Patients will be randomised to four groups:
- Group A - treatment with 177Lu-DOTATATE with fixed doses of 200 mCi radioactivity
- Group B - 177Lu-DOTATATE treatment with 90Y- Lu-DOTATATE - initially in a 100:50 mCi/mCi ratio. Based on imaging studies and pharmacokinetics and calculated absorbed doses in the tumour and kidney in subsequent cycles, the ratio of 90Y to fixed 177Lu radioactivity will be individually selected.
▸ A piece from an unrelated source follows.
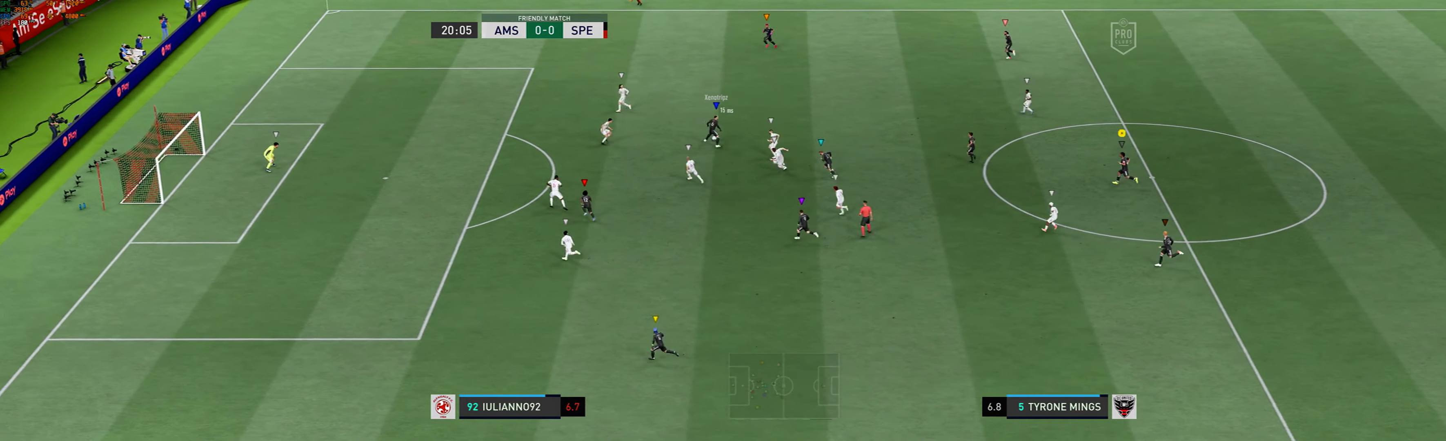
{"buttons": [], "left_stick": "left", "events": []}
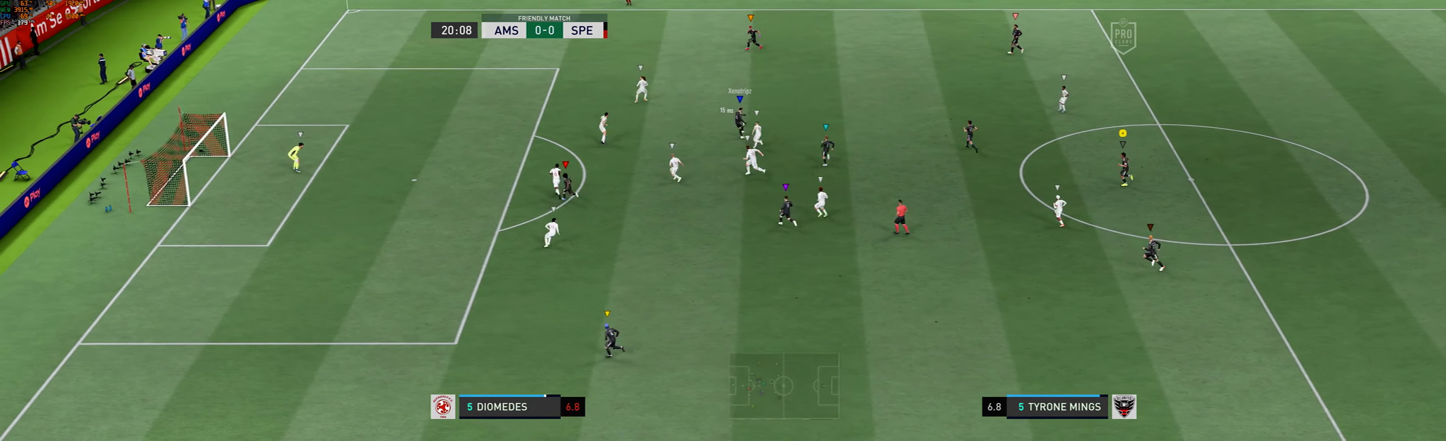
{"buttons": [], "left_stick": "left", "events": []}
- Group C - 177Lu-DOTATATE treatment with 90Y- Lu-DOTATATE - initially in a ratio of 100:50 mCi/mCi. Based on imaging studies and pharmacokinetics and the calculated absorbed doses in the tumour and kidney in subsequent cycles, the ratio of 177Lu to fixed 90Y radioactivity will be individually selected.
- Group D - treatment with 177Lu-DOTATATE initially with a dose of 200 mCi and then with an individualised dose based on imaging studies and pharmacokinetics and calculated absorbed doses in the tumour and kidney.
Evaluation of treatment effects will include imaging studies and biochemical and hormonal tests. Based on the results obtained in each group, the following will be assessed:
- time to disease progression (PFS), overall survival (OS), the percentage of patients who experienced regression, stabilisation, or disease progression,
- safety of the different PRRT modalities.
The expected outcome of the study will be the development of individualised treatment algorithms for NEN patients using PRRT or tandem-PRRT to achieve increased treatment efficacy compared to standard therapy.